Business of man named in Russian interference report donating to Cairns and other Welsh Tories
A company co-directed by a businessman named in connection with a new intelligence report on Russian interference in UK politics has been donating money to help the Conservatives hold some of their most marginal constituencies in Wales.
Alexander Temerko, who worked at Russia’s defence ministry in the 1990s, was named by the Sunday Times in connection with a UK Parliament report which has been suppressed by Downing Street.
Critics have argued that the Conservative government is “sitting on the report” because of fears it could damage its prospects at the polls.
It is understood the document details efforts from Russia to interfere in British elections and referendums, but concludes those efforts were unsuccessful. The report names nine Russian donors to the Conservative party.
Temerko, who is now one of three directors at Aquind Ltd, has become one of the UK’s biggest financial donors since obtaining British citizenship in 2011, gifting more than a £1.2 million to the Conservative party.
Alun Cairns, Simon Hart and Guto Bebb, whose seats are targets for Labour, have received a combined £37,065 from Aquind Ltd and Temerko this year, figures from the Electoral Commission and MPs’ register of interest show.
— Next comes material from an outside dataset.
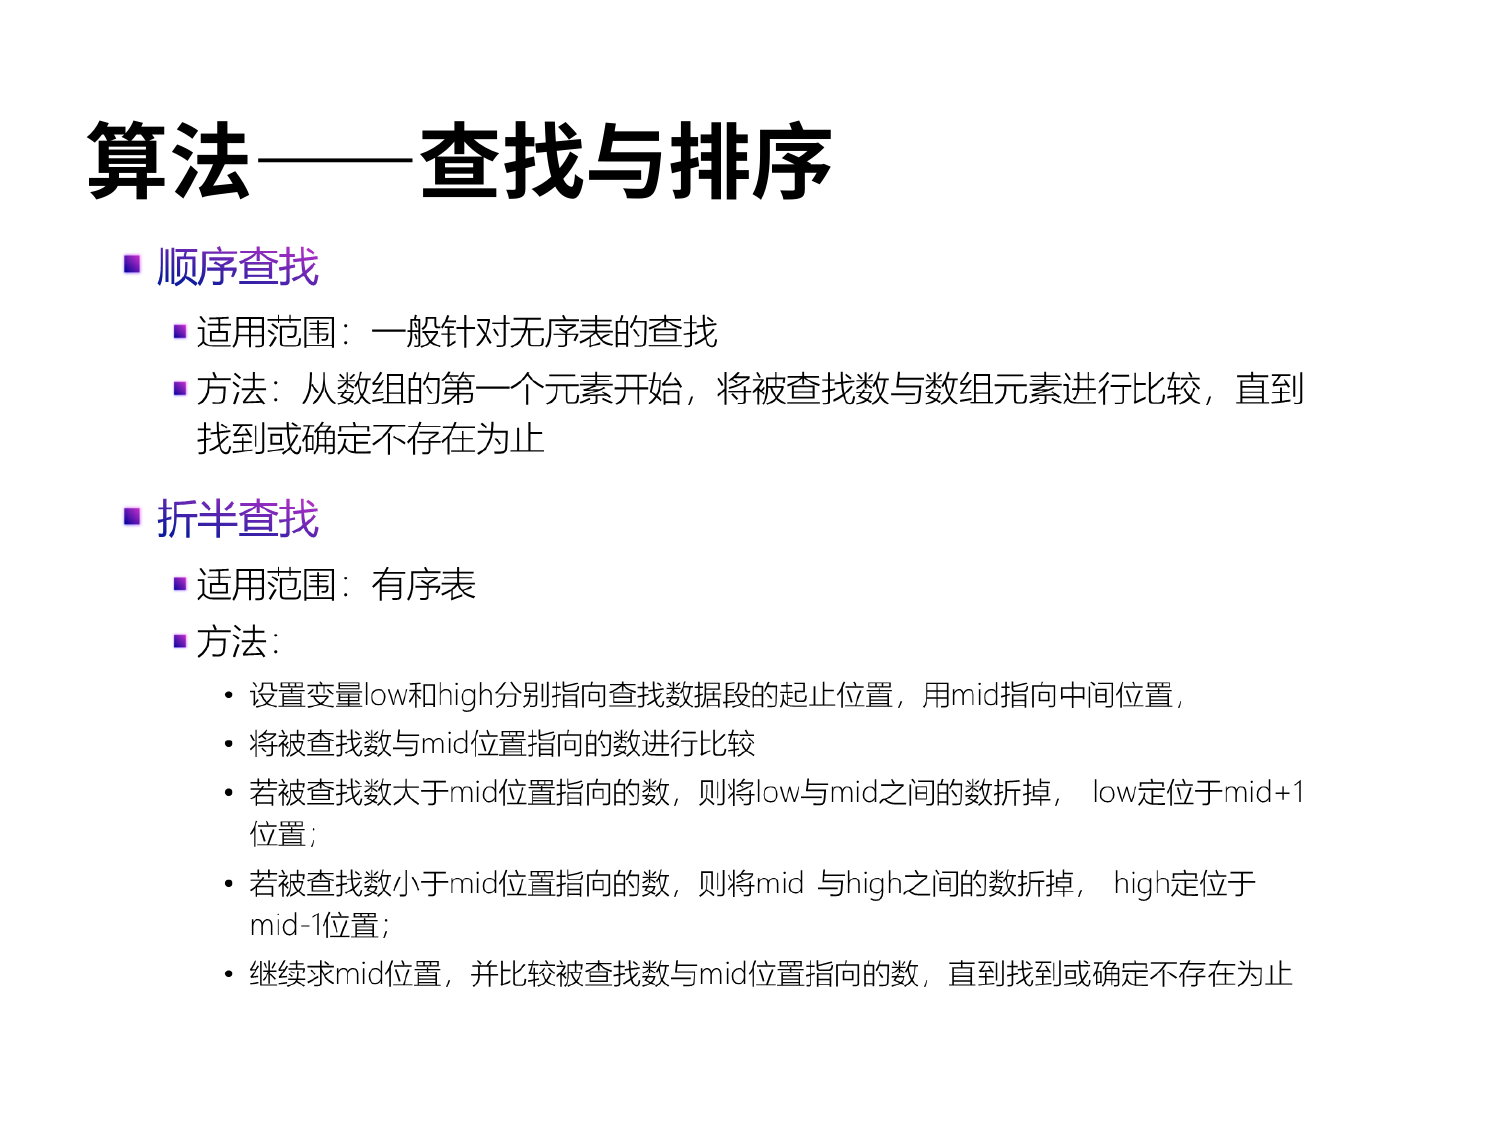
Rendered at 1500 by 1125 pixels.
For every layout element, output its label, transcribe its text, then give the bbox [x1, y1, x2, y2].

title 算法——查找与排序 [70, 70, 1421, 219]
picture [105, 218, 1331, 1019]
Cairns, who is seeking re-election in the Vale of Glamorgan despite being forced to resign as Secretary of State for Wales, received a donation of “£5,000 to my campaign fund” from Aquind Ltd in June.
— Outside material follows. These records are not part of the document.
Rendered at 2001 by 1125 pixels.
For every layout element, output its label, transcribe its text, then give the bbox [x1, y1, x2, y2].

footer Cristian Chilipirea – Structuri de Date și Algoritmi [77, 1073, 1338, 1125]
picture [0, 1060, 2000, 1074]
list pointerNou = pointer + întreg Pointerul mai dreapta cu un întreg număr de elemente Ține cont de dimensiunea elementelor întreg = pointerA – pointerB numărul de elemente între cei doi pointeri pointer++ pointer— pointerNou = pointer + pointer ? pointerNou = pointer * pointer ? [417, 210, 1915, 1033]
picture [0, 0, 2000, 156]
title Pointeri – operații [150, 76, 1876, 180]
Hart, the incumbent in Carmarthen West and South Pembrokeshire, received a personal donation of £2,000 from Temerko in February followed by £22,565 from Aquind Ltd in the form a winning auction bid in March.
Bebb is not re-standing in Aberconwy after losing the party whip over Brexit but was a Conservative when he received a £7,500 donation from Aquind Ltd in August.
All three MPs who have received cash from Aquind Ltd have previously received money directly from Temerko. He personally donated a combined £33,332 to Cairns, Hart and Bebb between 2014 and 2018.
Labour needs just a 1% swing to take Aberconwy, 2% in the Vale of Glamorgan and 3% in Carmarthen West and South Pembrokeshire.
But Temerko’s donations over those four years are less than the total donated to the trio by him and Aquind Ltd in 2019.
The man taking a keen interest in Welsh Conservative marginals states on his own website that he was in 1991 “invited to join the Defence and Security Committee as a member of the management board responsible for the formation of the new Russian military forces”.
Afterwards, he was the head of Russia’s state arms company, Russkoye Oruzhie, before going on to deputy chairman at Russian oil company, Yukos.
Temerko moved to Britain in 2005. The High Court refused an extradition request from Russia on fraud charges and he was granted citizenship in 2011.
A year later, Temerko made the first of 69 donations to the Conservative party. He is now a member of its Leader’s Group, which entitles him to dinners with the Prime Minister and Cabinet members in exchange for a £50,000 membership fee.
He is one of a number of Russian donors to the Conservative party who have stepped up their contributions recently, according to a new investigation by the Open Democracy website.
They found the Conservatives received £489,850 from Russian donors between November 2018 and October 2019, compared to under £350,000 in the previous year.
The findings came as the Government refused to publish a report into Russian interference in UK politics.
Despite his history of dissidence, Temerko recently told Reuters that the head of Russia’s security council and former chief of the country’s FSB security service was a “decent family man” with whom “there is much more positive than negative about him.”
A series of interviews with Reuters also revealed his pro-Brexit sympathies.
He publicly supported Remain in the 2016 EU referendum but told the news agency that the Leave vote was “a revolution against bureaucracy”.
Temerko was the director of the OGN Group, which built rigs for offshore oil and gas drilling, until 2017 when the company went into administration. His new firm, Aquind Ltd, is building an electricity interconnector between the UK and France.
The Conservative Party and Aquind Ltd. were contacted for comment but have not replied.